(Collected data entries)
====
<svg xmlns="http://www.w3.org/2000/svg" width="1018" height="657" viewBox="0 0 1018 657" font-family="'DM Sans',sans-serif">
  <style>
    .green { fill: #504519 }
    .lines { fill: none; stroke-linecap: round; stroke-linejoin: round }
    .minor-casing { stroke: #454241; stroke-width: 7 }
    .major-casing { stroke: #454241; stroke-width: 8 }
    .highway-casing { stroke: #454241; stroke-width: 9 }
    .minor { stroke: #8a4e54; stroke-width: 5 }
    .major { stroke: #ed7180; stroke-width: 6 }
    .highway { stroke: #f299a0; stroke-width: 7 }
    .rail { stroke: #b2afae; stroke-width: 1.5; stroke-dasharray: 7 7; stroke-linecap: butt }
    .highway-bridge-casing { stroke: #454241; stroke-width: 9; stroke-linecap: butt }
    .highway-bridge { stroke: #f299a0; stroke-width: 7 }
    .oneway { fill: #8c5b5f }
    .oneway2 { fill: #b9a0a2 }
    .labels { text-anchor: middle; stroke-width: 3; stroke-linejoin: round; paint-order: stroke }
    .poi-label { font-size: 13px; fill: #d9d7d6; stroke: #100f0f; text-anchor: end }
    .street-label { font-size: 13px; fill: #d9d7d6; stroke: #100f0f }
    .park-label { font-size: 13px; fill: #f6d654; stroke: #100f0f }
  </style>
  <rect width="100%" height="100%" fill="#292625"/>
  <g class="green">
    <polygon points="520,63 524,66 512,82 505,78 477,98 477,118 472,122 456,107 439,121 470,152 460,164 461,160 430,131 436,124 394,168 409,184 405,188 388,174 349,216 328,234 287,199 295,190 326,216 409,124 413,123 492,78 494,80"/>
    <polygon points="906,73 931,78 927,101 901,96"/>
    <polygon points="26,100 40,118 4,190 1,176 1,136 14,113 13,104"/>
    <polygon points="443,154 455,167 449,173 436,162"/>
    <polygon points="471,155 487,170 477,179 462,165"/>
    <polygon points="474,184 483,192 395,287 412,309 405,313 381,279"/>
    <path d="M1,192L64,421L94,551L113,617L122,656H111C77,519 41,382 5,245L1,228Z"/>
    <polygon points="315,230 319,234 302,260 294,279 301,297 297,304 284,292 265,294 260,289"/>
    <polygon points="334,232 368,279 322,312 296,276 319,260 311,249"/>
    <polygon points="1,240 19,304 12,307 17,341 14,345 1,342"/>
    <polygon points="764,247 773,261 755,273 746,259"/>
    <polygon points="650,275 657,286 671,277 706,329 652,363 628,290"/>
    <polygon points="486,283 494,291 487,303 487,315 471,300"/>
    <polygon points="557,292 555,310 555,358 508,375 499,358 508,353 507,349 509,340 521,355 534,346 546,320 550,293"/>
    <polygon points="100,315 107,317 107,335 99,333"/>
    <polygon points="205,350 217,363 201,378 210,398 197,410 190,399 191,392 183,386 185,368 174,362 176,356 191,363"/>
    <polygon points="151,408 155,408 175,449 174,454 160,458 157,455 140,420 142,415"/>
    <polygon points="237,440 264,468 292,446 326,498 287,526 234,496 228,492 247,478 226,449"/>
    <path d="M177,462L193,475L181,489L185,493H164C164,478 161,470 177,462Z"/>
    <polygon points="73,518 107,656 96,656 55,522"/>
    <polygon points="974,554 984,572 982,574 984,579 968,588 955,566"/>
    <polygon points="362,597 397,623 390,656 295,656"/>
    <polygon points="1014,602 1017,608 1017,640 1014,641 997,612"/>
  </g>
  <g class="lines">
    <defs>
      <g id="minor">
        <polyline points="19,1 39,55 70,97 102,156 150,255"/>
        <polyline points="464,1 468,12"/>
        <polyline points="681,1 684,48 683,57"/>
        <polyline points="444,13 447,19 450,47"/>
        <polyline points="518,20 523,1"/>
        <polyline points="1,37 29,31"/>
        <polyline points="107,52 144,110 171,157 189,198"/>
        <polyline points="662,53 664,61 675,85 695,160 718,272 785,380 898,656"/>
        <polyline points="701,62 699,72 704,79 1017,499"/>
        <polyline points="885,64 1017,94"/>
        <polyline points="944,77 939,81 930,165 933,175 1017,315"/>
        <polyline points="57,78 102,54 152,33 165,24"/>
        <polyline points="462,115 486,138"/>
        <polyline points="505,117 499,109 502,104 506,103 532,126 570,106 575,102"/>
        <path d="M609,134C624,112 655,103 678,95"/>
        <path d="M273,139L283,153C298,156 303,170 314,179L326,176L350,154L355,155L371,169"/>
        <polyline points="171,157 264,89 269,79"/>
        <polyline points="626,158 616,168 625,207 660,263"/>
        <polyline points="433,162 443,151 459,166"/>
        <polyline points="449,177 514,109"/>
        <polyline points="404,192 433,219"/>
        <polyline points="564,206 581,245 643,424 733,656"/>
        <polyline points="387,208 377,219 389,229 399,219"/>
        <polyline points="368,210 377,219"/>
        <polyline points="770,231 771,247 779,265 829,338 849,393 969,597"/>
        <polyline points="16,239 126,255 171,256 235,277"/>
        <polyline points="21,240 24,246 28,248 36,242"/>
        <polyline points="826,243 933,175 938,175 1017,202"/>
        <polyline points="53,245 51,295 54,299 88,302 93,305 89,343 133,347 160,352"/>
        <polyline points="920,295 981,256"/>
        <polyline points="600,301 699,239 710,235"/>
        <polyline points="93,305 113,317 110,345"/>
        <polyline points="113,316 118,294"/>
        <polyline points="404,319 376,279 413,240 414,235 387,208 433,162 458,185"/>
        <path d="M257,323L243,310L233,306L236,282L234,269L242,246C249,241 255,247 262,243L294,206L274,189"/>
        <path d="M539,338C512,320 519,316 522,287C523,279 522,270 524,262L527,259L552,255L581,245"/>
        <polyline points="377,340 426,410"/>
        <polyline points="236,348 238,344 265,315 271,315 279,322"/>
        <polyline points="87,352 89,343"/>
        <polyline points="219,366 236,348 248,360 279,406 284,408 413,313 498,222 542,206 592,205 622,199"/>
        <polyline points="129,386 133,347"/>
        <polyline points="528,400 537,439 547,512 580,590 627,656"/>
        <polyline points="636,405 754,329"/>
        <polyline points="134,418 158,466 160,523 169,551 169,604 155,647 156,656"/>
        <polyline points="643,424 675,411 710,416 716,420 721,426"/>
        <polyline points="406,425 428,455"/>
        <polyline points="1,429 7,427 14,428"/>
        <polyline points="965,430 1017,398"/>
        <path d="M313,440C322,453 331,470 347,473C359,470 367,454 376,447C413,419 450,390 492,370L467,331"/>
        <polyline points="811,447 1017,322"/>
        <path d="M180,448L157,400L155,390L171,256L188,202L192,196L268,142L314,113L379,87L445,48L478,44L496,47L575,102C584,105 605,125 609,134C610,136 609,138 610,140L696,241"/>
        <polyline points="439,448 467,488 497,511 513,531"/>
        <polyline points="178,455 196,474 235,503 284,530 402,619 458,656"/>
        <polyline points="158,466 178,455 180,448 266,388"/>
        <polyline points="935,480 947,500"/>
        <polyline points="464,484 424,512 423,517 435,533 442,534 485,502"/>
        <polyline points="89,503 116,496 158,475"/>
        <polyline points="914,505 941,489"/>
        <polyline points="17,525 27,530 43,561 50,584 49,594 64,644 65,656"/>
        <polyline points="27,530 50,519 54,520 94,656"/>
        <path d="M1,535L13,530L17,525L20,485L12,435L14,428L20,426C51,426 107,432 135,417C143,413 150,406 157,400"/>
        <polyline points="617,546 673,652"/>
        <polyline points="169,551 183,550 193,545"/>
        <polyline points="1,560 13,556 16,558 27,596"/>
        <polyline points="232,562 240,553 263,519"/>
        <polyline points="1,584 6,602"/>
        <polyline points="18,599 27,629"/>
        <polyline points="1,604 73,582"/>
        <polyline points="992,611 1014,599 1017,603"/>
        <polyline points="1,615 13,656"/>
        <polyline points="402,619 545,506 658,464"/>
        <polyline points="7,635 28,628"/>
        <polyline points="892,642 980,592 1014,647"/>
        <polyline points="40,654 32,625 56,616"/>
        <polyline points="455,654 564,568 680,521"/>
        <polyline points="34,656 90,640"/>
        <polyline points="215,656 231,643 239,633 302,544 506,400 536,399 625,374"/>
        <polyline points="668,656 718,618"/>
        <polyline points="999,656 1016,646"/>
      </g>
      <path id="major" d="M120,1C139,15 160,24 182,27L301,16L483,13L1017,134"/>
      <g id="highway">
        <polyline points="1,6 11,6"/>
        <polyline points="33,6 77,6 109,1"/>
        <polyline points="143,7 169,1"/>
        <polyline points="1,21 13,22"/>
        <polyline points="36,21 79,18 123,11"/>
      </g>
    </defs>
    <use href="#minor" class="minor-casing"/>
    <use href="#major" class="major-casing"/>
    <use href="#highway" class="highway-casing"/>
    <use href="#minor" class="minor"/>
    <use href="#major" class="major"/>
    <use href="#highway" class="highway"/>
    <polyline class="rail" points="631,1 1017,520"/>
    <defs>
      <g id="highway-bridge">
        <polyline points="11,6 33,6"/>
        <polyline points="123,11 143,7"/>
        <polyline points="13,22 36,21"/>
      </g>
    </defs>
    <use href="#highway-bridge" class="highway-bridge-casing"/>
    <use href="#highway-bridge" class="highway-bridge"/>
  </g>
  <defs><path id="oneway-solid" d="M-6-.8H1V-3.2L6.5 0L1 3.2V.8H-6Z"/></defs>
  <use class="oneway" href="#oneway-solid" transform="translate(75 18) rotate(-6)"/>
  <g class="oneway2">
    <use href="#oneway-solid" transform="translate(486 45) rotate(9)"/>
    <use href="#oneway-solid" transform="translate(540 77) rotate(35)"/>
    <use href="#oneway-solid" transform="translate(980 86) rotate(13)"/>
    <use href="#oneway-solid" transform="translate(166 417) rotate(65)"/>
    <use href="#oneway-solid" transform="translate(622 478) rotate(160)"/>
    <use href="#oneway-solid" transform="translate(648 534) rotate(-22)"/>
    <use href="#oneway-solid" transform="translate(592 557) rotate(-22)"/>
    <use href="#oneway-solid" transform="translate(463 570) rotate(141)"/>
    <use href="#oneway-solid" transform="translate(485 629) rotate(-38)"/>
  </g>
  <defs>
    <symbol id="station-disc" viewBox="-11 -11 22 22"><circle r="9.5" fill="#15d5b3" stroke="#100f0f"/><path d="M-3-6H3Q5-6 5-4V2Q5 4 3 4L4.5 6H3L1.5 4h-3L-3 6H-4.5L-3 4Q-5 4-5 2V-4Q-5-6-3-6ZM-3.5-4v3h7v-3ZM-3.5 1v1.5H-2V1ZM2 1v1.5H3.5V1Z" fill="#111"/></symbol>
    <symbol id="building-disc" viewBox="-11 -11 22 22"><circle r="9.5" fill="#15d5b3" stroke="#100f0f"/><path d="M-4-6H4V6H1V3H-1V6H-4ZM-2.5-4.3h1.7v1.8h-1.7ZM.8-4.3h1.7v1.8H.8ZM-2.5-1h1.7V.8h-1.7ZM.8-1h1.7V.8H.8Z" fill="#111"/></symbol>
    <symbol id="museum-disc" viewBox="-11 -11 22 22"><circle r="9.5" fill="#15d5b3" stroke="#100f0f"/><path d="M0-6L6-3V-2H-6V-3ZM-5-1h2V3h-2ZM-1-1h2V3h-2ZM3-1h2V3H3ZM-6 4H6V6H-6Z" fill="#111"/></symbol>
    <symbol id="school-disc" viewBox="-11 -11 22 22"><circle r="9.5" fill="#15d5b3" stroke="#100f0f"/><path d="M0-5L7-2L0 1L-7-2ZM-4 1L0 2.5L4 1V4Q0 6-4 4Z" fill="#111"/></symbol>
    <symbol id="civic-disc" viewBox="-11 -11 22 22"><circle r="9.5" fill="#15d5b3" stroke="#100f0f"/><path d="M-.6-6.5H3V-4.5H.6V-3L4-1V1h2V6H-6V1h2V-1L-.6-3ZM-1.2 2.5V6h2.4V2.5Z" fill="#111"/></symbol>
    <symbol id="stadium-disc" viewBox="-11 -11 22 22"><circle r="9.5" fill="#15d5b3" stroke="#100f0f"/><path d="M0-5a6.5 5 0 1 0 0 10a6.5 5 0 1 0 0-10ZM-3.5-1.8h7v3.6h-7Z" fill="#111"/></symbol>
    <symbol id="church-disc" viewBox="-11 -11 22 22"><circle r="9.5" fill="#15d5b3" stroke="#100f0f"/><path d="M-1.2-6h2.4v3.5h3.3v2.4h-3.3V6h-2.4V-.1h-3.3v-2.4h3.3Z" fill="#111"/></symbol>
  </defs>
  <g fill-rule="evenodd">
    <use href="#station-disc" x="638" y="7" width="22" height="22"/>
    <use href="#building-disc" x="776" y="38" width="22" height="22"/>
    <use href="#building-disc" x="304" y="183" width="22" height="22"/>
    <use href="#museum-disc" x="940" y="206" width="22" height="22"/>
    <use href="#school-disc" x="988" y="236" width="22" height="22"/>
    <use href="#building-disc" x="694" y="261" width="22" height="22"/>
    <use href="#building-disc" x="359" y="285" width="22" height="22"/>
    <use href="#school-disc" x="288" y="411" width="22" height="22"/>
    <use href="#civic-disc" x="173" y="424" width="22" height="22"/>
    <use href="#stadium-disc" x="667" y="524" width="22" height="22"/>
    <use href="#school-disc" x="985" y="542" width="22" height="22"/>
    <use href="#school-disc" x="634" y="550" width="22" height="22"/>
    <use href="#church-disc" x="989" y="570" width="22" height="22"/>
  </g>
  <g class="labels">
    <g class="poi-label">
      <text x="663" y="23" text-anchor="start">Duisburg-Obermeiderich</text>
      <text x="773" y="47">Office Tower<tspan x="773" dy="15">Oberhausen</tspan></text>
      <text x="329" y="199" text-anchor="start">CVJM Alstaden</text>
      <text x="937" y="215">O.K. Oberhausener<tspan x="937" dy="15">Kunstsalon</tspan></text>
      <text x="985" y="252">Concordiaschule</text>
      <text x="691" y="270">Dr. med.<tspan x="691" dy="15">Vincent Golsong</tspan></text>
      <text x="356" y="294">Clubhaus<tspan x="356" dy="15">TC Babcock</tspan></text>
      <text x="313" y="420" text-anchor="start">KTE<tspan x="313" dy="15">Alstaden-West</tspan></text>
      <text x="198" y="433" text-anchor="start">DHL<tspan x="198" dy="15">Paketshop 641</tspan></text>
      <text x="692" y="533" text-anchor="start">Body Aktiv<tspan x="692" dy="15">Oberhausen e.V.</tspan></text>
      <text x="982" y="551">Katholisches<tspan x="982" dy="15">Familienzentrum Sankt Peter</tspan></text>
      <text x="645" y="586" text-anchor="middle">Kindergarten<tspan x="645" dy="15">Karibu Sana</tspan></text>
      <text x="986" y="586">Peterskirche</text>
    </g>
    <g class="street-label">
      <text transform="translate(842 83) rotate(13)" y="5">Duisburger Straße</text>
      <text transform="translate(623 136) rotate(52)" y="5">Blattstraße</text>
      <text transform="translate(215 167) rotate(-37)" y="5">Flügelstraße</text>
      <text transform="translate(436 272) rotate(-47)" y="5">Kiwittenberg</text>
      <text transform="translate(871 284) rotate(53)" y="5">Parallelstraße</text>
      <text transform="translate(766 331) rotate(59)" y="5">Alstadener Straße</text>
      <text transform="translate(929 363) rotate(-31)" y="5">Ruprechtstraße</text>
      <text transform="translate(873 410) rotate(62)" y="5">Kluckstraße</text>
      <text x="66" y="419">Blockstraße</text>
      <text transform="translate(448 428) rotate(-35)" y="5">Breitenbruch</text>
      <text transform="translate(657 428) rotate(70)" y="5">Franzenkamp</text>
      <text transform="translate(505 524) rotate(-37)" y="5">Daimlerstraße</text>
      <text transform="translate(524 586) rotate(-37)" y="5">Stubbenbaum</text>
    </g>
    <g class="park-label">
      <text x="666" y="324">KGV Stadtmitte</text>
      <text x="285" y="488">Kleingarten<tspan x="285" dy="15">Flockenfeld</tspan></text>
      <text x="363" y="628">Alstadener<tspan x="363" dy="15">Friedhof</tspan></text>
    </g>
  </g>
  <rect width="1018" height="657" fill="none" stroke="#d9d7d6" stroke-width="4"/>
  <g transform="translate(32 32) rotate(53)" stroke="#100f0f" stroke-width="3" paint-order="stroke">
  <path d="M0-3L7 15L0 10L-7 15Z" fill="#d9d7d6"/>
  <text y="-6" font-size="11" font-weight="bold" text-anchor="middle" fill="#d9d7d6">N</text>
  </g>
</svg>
====
EXERCISE: From the records above, pick out and copy each line holding the word "lines".

EXERCISE RESULT:
    .lines { fill: none; stroke-linecap: round; stroke-linejoin: round }
  <g class="lines">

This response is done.